Travis conta que vem sentindo o treinamento com os jogos computadorizados no tablet ajudar bastante. “Eu comecei a perceber que eu estava menos ansioso, inclusive quando estava em público”, lembra ele. “Meus pensamentos tornaram-se mais organizados”, ressalta.
Jogos projetados para ajudar um usuário a compreender o que se está vendo, aprimoram a visão periférica e tem o potencial de aumentar a consciência durante conversações. A mãe de Travis notou que ele passou a responder mais rapidamente – anteriormente suas conversas eram pontuadas por longas pausas.
Ainda assim, Travis, muitas vezes interrompia os jogos antes do tempo porque ele achava os exercícios chatos. “Eu deveria fazer cinco horas por semana. Eu acabava fazendo três”, disse ele. “Com a esquizofrenia, é muito comum ter falta de motivação”, resume.
Intervenção preventiva
A equipe da neurocientista Sophia Vinogradov agora está se concentrando em intervir ainda mais cedo, em jovens que ainda não tiveram um episódio psicótico completo, mas que estão começando a se comportar estranhamente ou que têm dificuldade em distinguir os sonhos da realidade. Os pesquisadores já demonstraram que o treinamento ajuda os jovens em alto risco de desenvolver psicose a ficarem melhores para se lembrar das palavras e das coisas, o que já é um grande avanço para não perderem a conexão com a realidade.
Mas a ideia de iniciar o tratamento antes que as pessoas tenham tido um surto psicótico completo é controversa. A Síndrome de Psicose Atenuada que se destina a descrever as pessoas em risco de desenvolver esquizofrenia, foi rejeitada como um novo diagnóstico psiquiátrico em 2012. Os críticos argumentavam que mais de 70% dos jovens que têm pensamentos estranhos e alucinações menores não desenvolverão a patologia.
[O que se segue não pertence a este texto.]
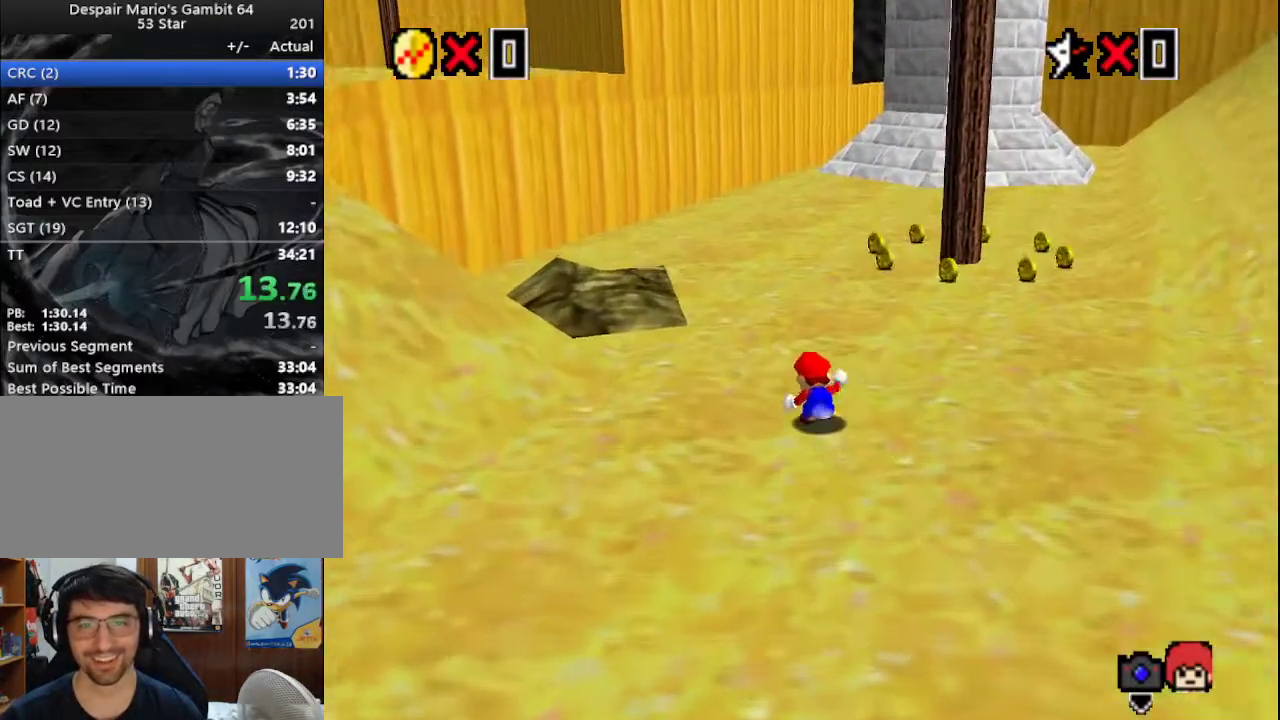
{"buttons": [], "left_stick": "up", "events": [[167, "A", "down"], [233, "B", "down"], [350, "A", "up"], [350, "B", "up"]]}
Eles se preocupavam com a possibilidade desse diagnóstico se tornar comumente aceito, o que poderia levar a uma expansão enorme e injustificada na prescrição de poderosas drogas antipsicóticas.
Fazer com que os jovens joguem jogos de computador não desperta os mesmos medos. “O treinamento cognitivo é provavelmente benigno o suficiente”, segundo Allen Frances, da Duke University, que liderou a oposição ao diagnóstico proposto em 2012. Mas ele continua preocupado com os jovens que nunca desenvolveriam a esquizofrenia, pois estes poderia ficar estigmatizados por um rótulo “de risco”.
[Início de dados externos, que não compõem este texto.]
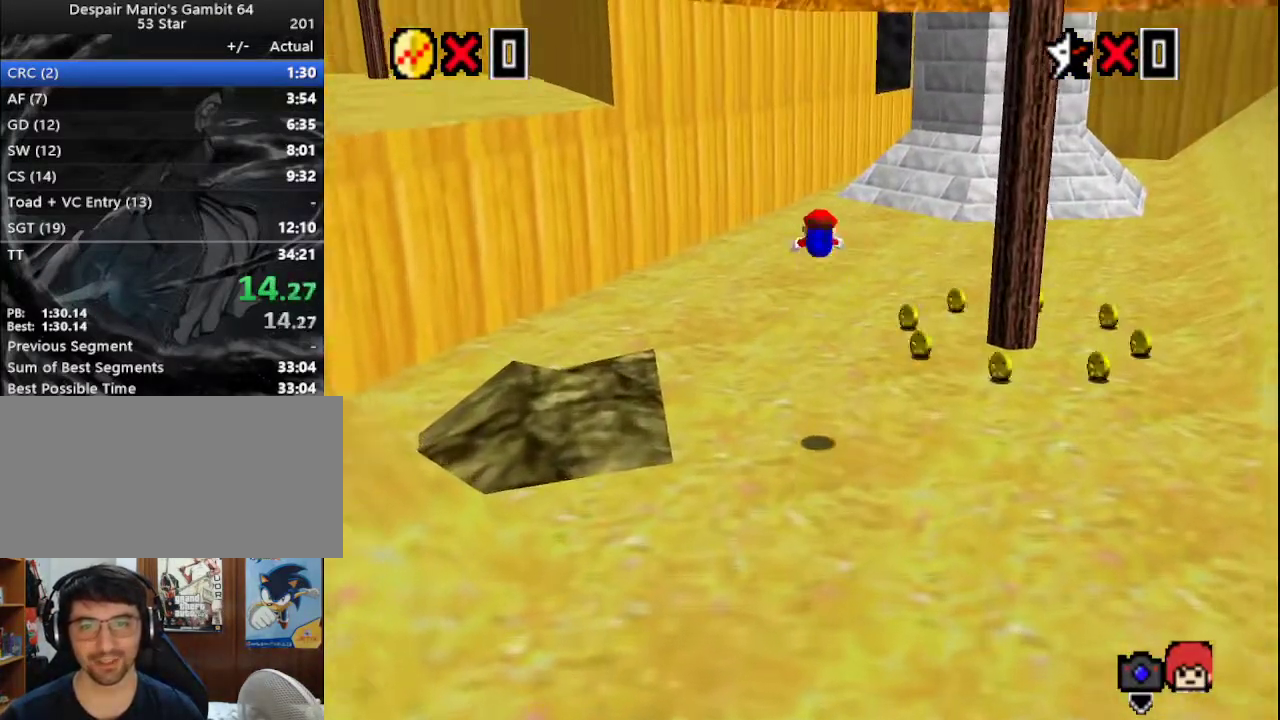
{"buttons": [], "left_stick": "up", "events": []}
Travis, por sua vez, conta que gostaria muito de ter tido a oportunidade de acesso precoce a todos os tipos de tratamento. Ele começou a ter problemas de concentração a partir da idade de 14 anos, e foi difícil para se socializar com outras crianças principalmente a partir daí. “Eu acho que minha vida teria sido diferente”, ressalta ele, “se tivessem diagnosticado essa doença antes de ter um episódio completo”, completa.